Sat 12 Apr 2025
Reviewed by Dan Stumpf: JEAN DUTOURD – The Horrors of Love.
Posted by Steve under Reviews[3] Comments
JEAN DUTOURD – The Horrors of Love. Doubleday, hardcover, 1967. First published in France in as Les Horreurs de l’amour (Gallimard, 1963)
I spent most of this week making a voodoo hoodoo out of some stuff I had lying around the house: Some books, an old shelf, top hat, playing cards, manacles, a skull… that sort of thing. Hung it in my basement to attract nightmares.
Anyway, when I was putting this thing together, I had an enjoyable time digging out just the right books, and one of them was the book discussed below. And though I doubt I’ll ever revisit that book, I felt a glow of remembered pleasure when I revisited the review:
Back in the 60s when I worked as a page at the local library, I found myself strangely drawn to a thickish book that was never checked out, one that squatted stolidly in its allotted space, motionless and impassive, on the Fiction Shelf all the years I was there.
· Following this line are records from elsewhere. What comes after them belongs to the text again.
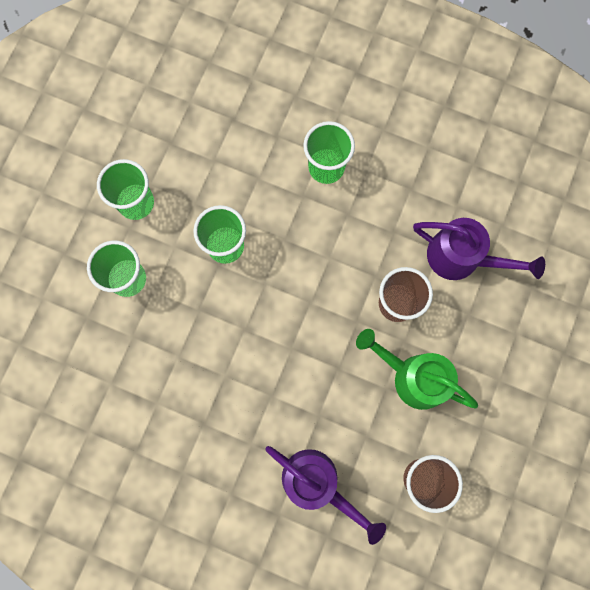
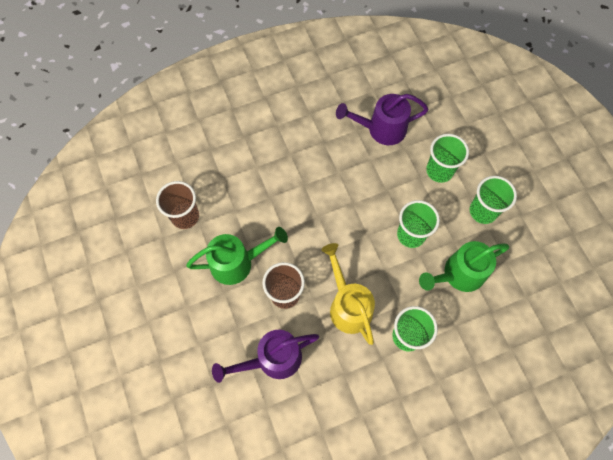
camera: 135 degrees right, 10 degrees down
purple watering can [265,446,386,545] -> purple watering can moved to [336,94,428,145]
none -> yellow watering can [321,243,375,345]
none -> green watering can [419,241,509,292]

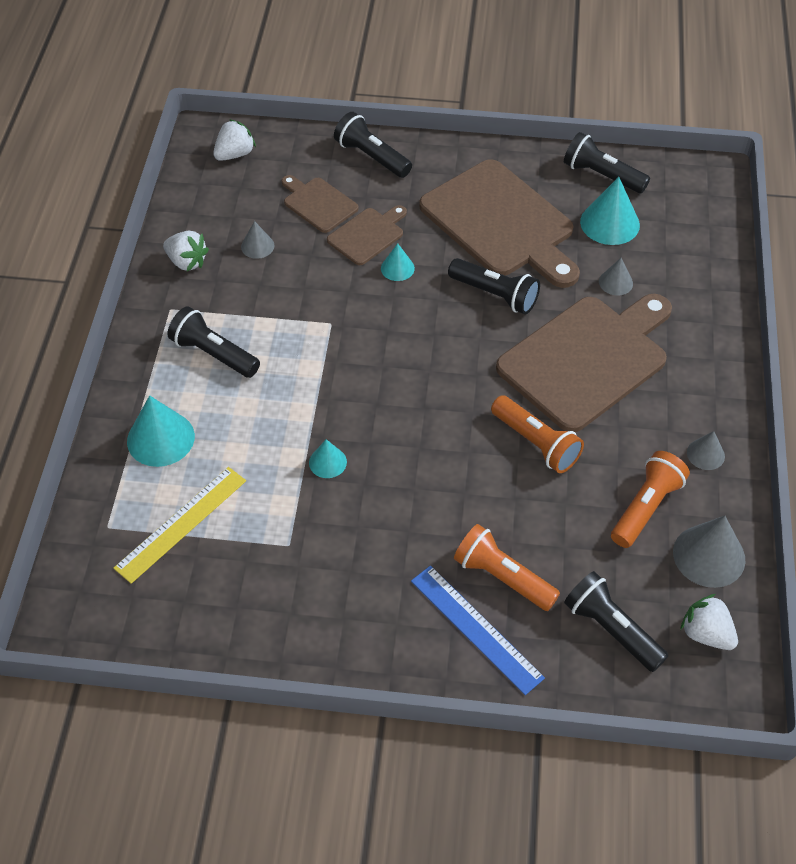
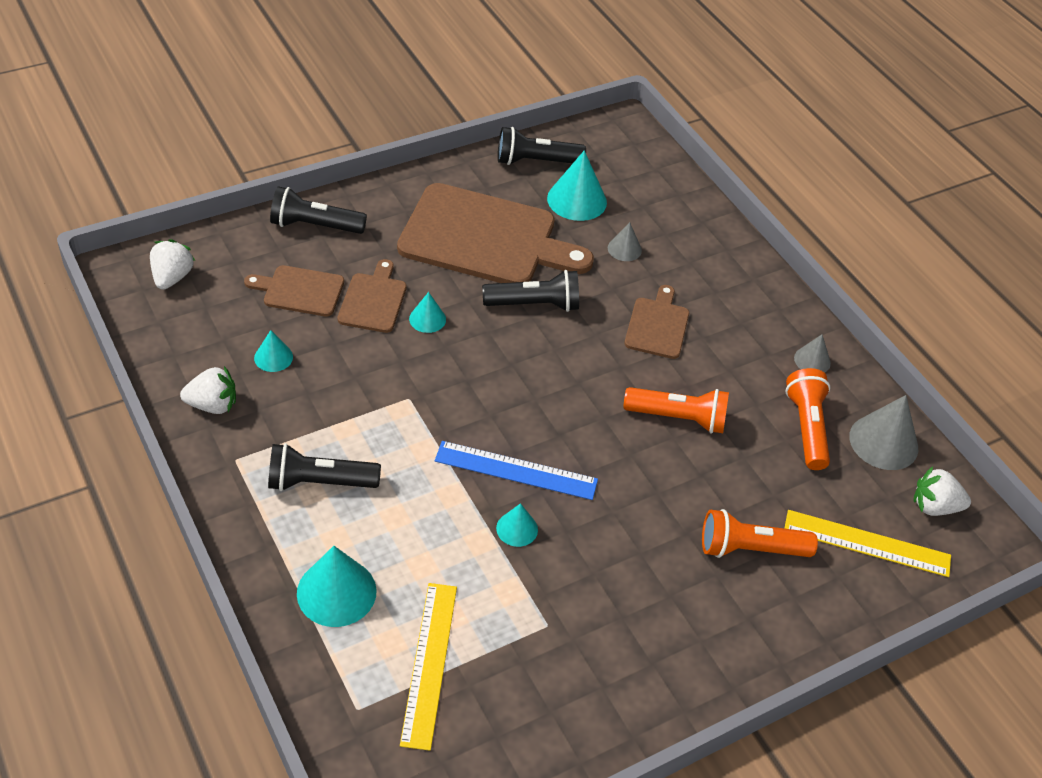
camera: 40 degrees left, 5 degrees down
grey cone [241,221,275,259] -> turquoise cone [254,330,293,372]
blue ruler [411,566,545,695] -> blue ruler moved to [435,441,598,500]
brown cutting board [496,294,672,432] -> brown cutting board [624,285,689,359], size x0.48
black flashlight [564,571,668,672] -> yellow ruler [784,510,951,577]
I was intrigued by the title The Horrors of Love (Doubleday, 1967) and I’d seen the author’s name, Jean Dutourd, in seedy used bookstores, so I was tempted to read it — but in those days I had no time or patience for six-hundred-and-sixty-odd pages of densely — and I mean densely — written prose with no spies in it. Only now, when I’m approaching early pre-middle age and have more time and patience, I thought to give it a try.
Reading The Horrors of Love is like going through Boot Camp: tough work and not always much fun, but when it’s over you feel you’ve accomplished something. The story is set in Paris in the late 50s and concerns two men who stroll through the city discussing a mutual acquaintance.
And that’s what it’s about.
Two guys.
Walking and talking.
And talking. And talking.
For more than six hundred close-packed pages.
Well, Harry Stephen Keeler constructed some fine books that were nothing more than conversation, so why not Jean Dutourd? And in fact, I found Horrors compelling, if a bit obscure at times, because the lengthy discussion is developed with a novelist’s imagination and a philosopher‘s intellect: it seems the subject of all this conversation is a mutual acquaintance. a successful middle-aged man — shallow, untalented, lacking any insight — and how this man is destroyed by love.
It’s a sobering tale, and to Dutourd’s credit, the reader never loses sight of the point, even as the narrators digress about art, philosophy, literature, the sexes, politics, Parisian geography, history, women, writing, food, men, Algeria…. well let’s just say they fill over six hundred pages to just shy of bursting.
Which may be a problem: Good Writing is like any other commodity; when you get too much of it in one place it becomes devalued, and Horrors of Love is an awful lot of writing, mostly good, I think, but still a damnlot of writing. Some of the writers and philosophers discussed here are just names to me, and some not even that. Withal, even in the densest passages, I never felt like putting this thing down, and I turned the last page, as I said, feeling the few weeks of my time had not been wasted.

April 12th, 2025 at 8:04 pm
I read Dutourd’s A DOG’S HEAD (1951) years ago and was less than impressesd. It was supposed to be a biting satire about a man with the head of a Spaniel, but all it did was make me vow not to read another book by the author.
April 12th, 2025 at 8:28 pm
Dutourd has a Wikipedia page, but other than a long list of the novels he wrote, all first published in French, it didn’t tell me very much about either him nor his work:
https://en.wikipedia.org/wiki/Jean_Dutourd
I am not likely to read HORRORS OF LOVE, nor A DOG’S HEAD either, but if I were younger, what Dan has to say about the former might persuade me to give it a try.
I say “might,” and then again, I am of course not younger any more either.
April 12th, 2025 at 9:36 pm
The thing about books is that the experience is subjective, and different for every reader, but there is something to be said for any book we read, briefly inhabit, stay with even when it isn’t easy or fast paced, or funny just because it says something we as the reader need to hear.
Too often we get lost in the idea of a certain kind of book and lose sight that reading itself is a pleasure, a goal, and that a book can be any kind of meal from a ten-course dinner to a great hamburger.